Mi sistemai il colletto della camicia, mi guardai nello specchietto retrovisore della mia automobile e poi presi il cellulare dal sedile del passeggero.

«Va bene, sarò lì per cena alle otto. Non un minuto in più, non un minuto in meno.» poi scesi dalla vettura.

L'edificio che si stagliava davanti ai miei occhi nella sua forma abituale e incolore mi stava chiedendo di entrare, di mettere piede dentro quel luogo per aiutare coloro che ne avevano più bisogno.

Perciò entrai, salutando tutti coloro che avevo iniziato a conoscere da circa tre mesi, e seguii le pratiche per rintanarmi nel mio ufficio e iniziare la mia giornata di lavoro. La guardia carceraria – quella che io preferivo – dopo i vari colloqui con i primi carcerati mi portò un caffè freddo con tanto di caramello, così lo invitai a prendere posto davanti alla mia scrivania.

«Come vanno le cose?» scrollai le spalle, assaporando la mia bevanda preferita.

«A parte il dover lavorare in un carcere?» lui annuì, sorridendo divertito. «Ho problemi con la mia compagna, mia figlia è in uno stato catatonico il più delle volte e mia suocera non fa che invitarmi a casa sua per cena.» ammisi, appoggiandomi comodamente contro lo schienale della mia sedia girevole.

«Ah dai, pensavo peggio.» sghignazzai, guardando l'orologio al polso che portavo. «Chi aspetti?» mi morsi le labbra, poi ingoiai un sorso abbondante del mio caffè freddo.

«Mancini.»

Il mio miglior collega si alzò di scatto dalla sedia, si strofinò le mani e poi si lasciò andare in un sorriso a trentadue denti. Eppure sembrava spaventato.

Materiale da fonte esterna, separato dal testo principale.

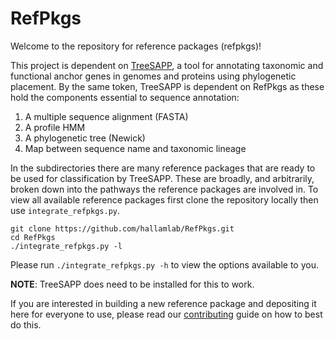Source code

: # RefPkgs

Welcome to the repository for reference packages (refpkgs)!

This project is dependent on [TreeSAPP](https://github.com/hallamlab/TreeSAPP), 
a tool for annotating taxonomic and functional anchor genes in genomes and proteins using phylogenetic placement.
By the same token, TreeSAPP is dependent on RefPkgs as these hold the components essential to sequence annotation:

1. A multiple sequence alignment (FASTA)
2. A profile HMM
3. A phylogenetic tree (Newick)
4. Map between sequence name and taxonomic lineage

In the subdirectories there are many reference packages that are ready to be used for classification by TreeSAPP.
These are broadly, and arbitrarily, broken down into the pathways the reference packages are involved in.
To view all available reference packages first clone the repository locally then use  `integrate_refpkgs.py`.

```shell script
git clone https://github.com/hallamlab/RefPkgs.git
cd RefPkgs
./integrate_refpkgs.py -l
```

Please run `./integrate_refpkgs.py -h` to view the options available to you.

**NOTE**: TreeSAPP does need to be installed for this to work.

If you are interested in building a new reference package and depositing it here for everyone to use,
please read our [contributing](https://github.com/hallamlab/RefPkgs/CONTRIBUTING.md) guide on how to best do this.
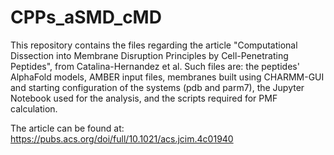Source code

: # CPPs_aSMD_cMD

This repository contains the files regarding the article "Computational Dissection into Membrane Disruption Principles by Cell-Penetrating Peptides", from Catalina-Hernandez et al. Such files are: the peptides' AlphaFold models, AMBER input files, membranes built using CHARMM-GUI and starting configuration of the systems (pdb and parm7), the Jupyter Notebook used for the analysis, and the scripts required for PMF calculation.

The article can be found at:
https://pubs.acs.org/doi/full/10.1021/acs.jcim.4c01940

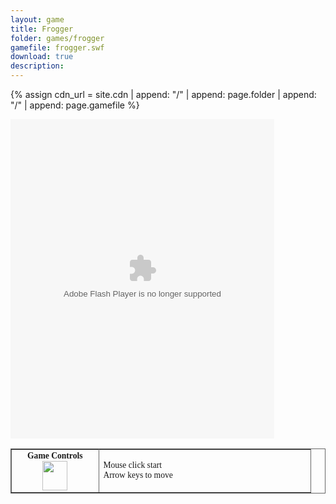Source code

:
 ```yaml
---
layout: game
title: Frogger
folder: games/frogger
gamefile: frogger.swf
download: true
description: 
---
```



{% assign cdn_url = site.cdn | append: "/" | append: page.folder | append: "/" | append: page.gamefile %}

<embed src="{{ cdn_url }}" flashvars="" base="" quality="high" allowscriptaccess="always" allowfullscreen="true" bgcolor="" wmode="window" width="422" height="511" type="application/x-shockwave-flash" pluginspage="http://www.macromedia.com/go/getflashplayer">
<br>
<div class="row justify-content-center">
    <div class="col-auto">
        <table border="1" bordercolor="#666666" cellpadding="2" cellspacing="0" style="font-family:Verdana;border-collapse:collapse">
            <tbody>
                <tr>
                    <td style="font-size:13.6px" width="125px">
                        <div align="center"><strong>Game Controls<br></strong><img height="47" src="{{ "/images/joystick-controls.gif" | relative_url }}" width="40">
                        </div>
                    </td>
                    <td style="font-size:13.6px" width="325px">Mouse click start<br>Arrow keys to move</td>
                </tr>
            </tbody>
        </table>
    </div>
</div>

«Ti auguro buona fortuna allora.» incrociai le dita davanti alla sua vista, poi lo salutai per aspettare l'inizio del mio terzo colloquio della giornata.

Mi sentivo sotto pressione ogni volta che quel ragazzo entrava nella mia stanza e la cosa non era cambiata dal primo giorno che l'avevo conosciuto.

Incredibile a dirsi dato che avevo almeno una ventina di anni in più.

Noah Mancini entrò nel mio ufficio scortato come sempre da due guardie carcerarie e indossava la sua solita tuta arancione sudicia e sporca di quello che presumevo essere fango. Si accomodò sulla sedia davanti alla mia scrivania con la sua solita flemma e abbassò subito la testa, evitando il mio sguardo colmo di speranza.

Presi, a qualche centimetro dalle mie mani, il registratore e con un solo click misi in moto quello strano oggetto.

«Dottor. Nick Jones, quattordicesimo colloquio con il paziente Noah Mancini.» solo allora appoggiai quella tecnologia davanti al mio corpo, osservando le due guardie alle spalle del ragazzo. «Come va oggi signor Mancini?» 

Ci fu un minuto di silenzio.

Forse più di un minuto; il mio sguardo vagava sui lineamenti del volto di quel ragazzo e i suoi occhi invece sembravano fulminare i suoi pantaloni arancioni con tutta la rabbia del mondo.

«Tanto non parlerà.» ammise il mio collega, alle sue spalle, alzando gli occhi al cielo.

«Non parla con nessuno.» si unì l'altro, dondolandosi sulle punte dei piedi.

Lasciai perdere i due, perché infondo erano due ragazzini e non i soliti cinquantenni che sembravano sapere tutto quello che riguardava il mio lavoro. Che era, tra l'altro, molto diverso dal loro!

Presi dalla mia ventiquattr'ore diversi oggetti che mi aveva gentilmente prestato il padre di Noah e alcuni suoi amici, appoggiandoli nella superfice di tavolo che ci divideva.